Eddins Donnie, Sproul Adrian D, Lyford Lisa K, McLaughlin James T, Rosenberg Robert L
Department of Pharmacology, University of North Carolina at Chapel Hill, Chapel Hill, North Carolina 27599, USA.
Am J Physiol Cell Physiol. 2002 Nov;283(5):C1454-60. doi: 10.1152/ajpcell.00204.2002.
Neuronal alpha7 nicotinic ACh receptors (nAChRs) are permeable to and modulated by Ca2+, Ba2+, and Sr2+. These permeant divalent cations interact with slowly desensitizing L247T alpha7 nAChRs to increase the potency and maximal efficacy of ACh, increase the efficacy of dihydro-beta-erythroidine (DHbetaE), and increase agonist-independent activity. Mutation of glutamate 172 (E172) to glutamine or cysteine eliminated these effects of permeant divalent cations. 2-(Trimethylammonium)ethyl methanethiosulfonate (MTSET), a cysteine-modifying reagent directed at water-accessible thiols, inhibited ACh-evoked currents of E172C/L247T alpha7 nAChRs by >90%, demonstrating that E172 was accessible to permeant ions. The data are consistent with a model of alpha7 receptors, derived from the crystal structure of the ACh binding protein (AChBP) from Lymnaea stagnalis, in which E172 projects toward the lumen of the extracellular vestibule. The observations that E172 was essential for divalent cation modulation of L247T alpha7 nAChRs and was accessible to permeating ions suggest that this residue participates in coupling ion permeation with modulation of receptor activity.
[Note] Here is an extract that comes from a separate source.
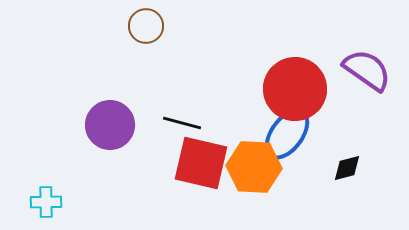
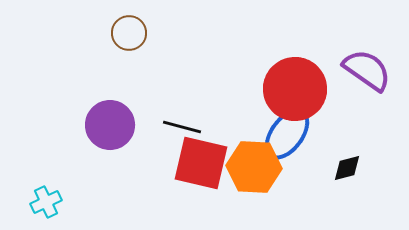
brown circle: moved 17 px left, 7 px down
black line: moved 4 px down
cyan cross: rotated 24 degrees counterclockwise
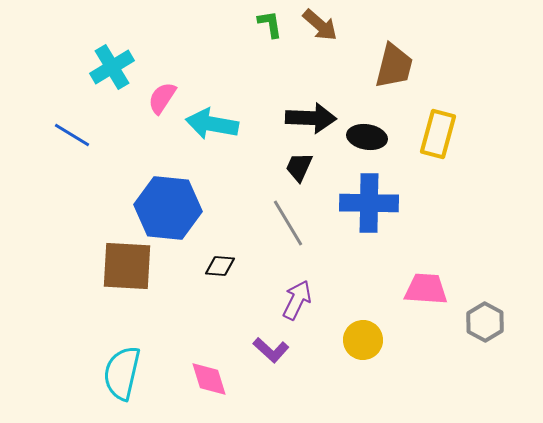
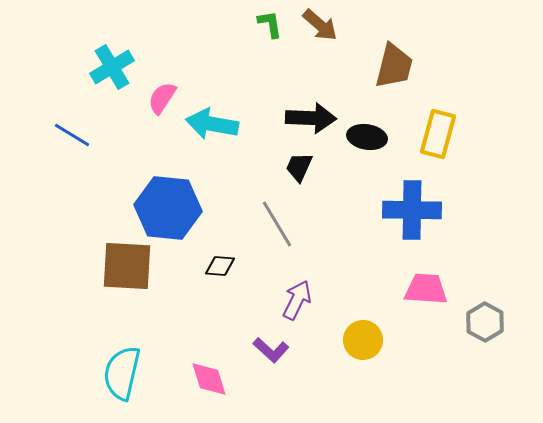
blue cross: moved 43 px right, 7 px down
gray line: moved 11 px left, 1 px down
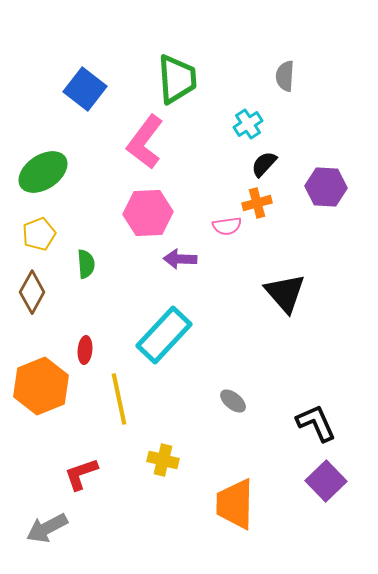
神经元α7烟碱型乙酰胆碱受体(nAChRs)可通透Ca2+、Ba2+和Sr2+并受其调节。这些可通透的二价阳离子与缓慢脱敏的L247Tα7 nAChRs相互作用,以提高乙酰胆碱的效力和最大效能,提高二氢β-刺桐啶(DHbetaE)的效能,并增加非激动剂依赖性活性。将谷氨酸172(E172)突变为谷氨酰胺或半胱氨酸可消除这些可通透二价阳离子的作用。2-(三甲铵)乙基甲硫代磺酸盐(MTSET)是一种针对可接触水的硫醇的半胱氨酸修饰试剂,可抑制E172C/L247Tα7 nAChRs的乙酰胆碱诱发电流达90%以上,表明E172可被可通透离子接触。这些数据与源自椎实螺乙酰胆碱结合蛋白(AChBP)晶体结构的α7受体模型一致,其中E172朝向细胞外前庭腔投射。E172对L247Tα7 nAChRs的二价阳离子调节至关重要且可被渗透离子接触这一观察结果表明,该残基参与将离子通透与受体活性调节相偶联。